### ACTION ITEM
Only the lines that include "cualquier" should be copied from the data below.

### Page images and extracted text

______________________________

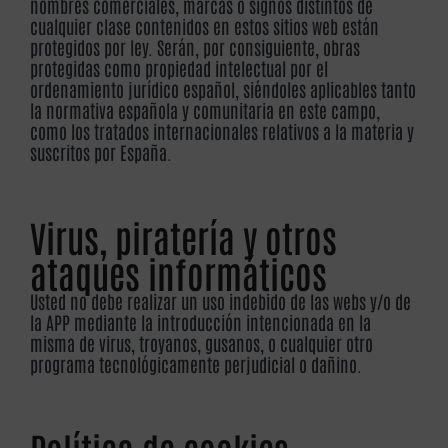
nombres comerciales, marcas o signos distintos de
cualquier clase contenidos en estos sitios web están
protegidos por ley. Serán, por consiguiente, obras
protegidas como propiedad intelectual por el
ordenamiento jurídico español, siéndoles aplicables tanto
la normativa española y comunitaria en este campo,
como los tratados internacionales relativos a la materia y
suscritos por España.
Virus, piratería y otros
ataques informáticos
Usted no debe realizar un uso indebido de las webs y/o de
la APP mediante la introducción intencionada en la
misma de virus, troyanos, gusanos, o cualquier otro
programa tecnológicamente perjudicial o dañino.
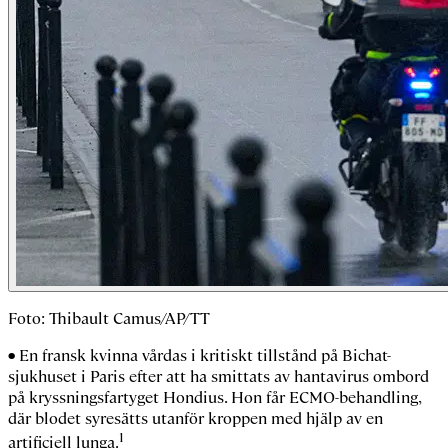
Foto: Thibault Camus/AP/TT
• En fransk kvinna vårdas i kritiskt tillstånd på Bichat-
sjukhuset i Paris efter att ha smittats av hantavirus ombord
på kryssningsfartyget Hondius. Hon får ECMO-behandling,
där blodet syresätts utanför kroppen med hjälp av en
1
artificiell lunga.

______________________________

### FINISHED EXERCISE
cualquier clase contenidos en estos sitios web están
misma de virus, troyanos, gusanos, o cualquier otro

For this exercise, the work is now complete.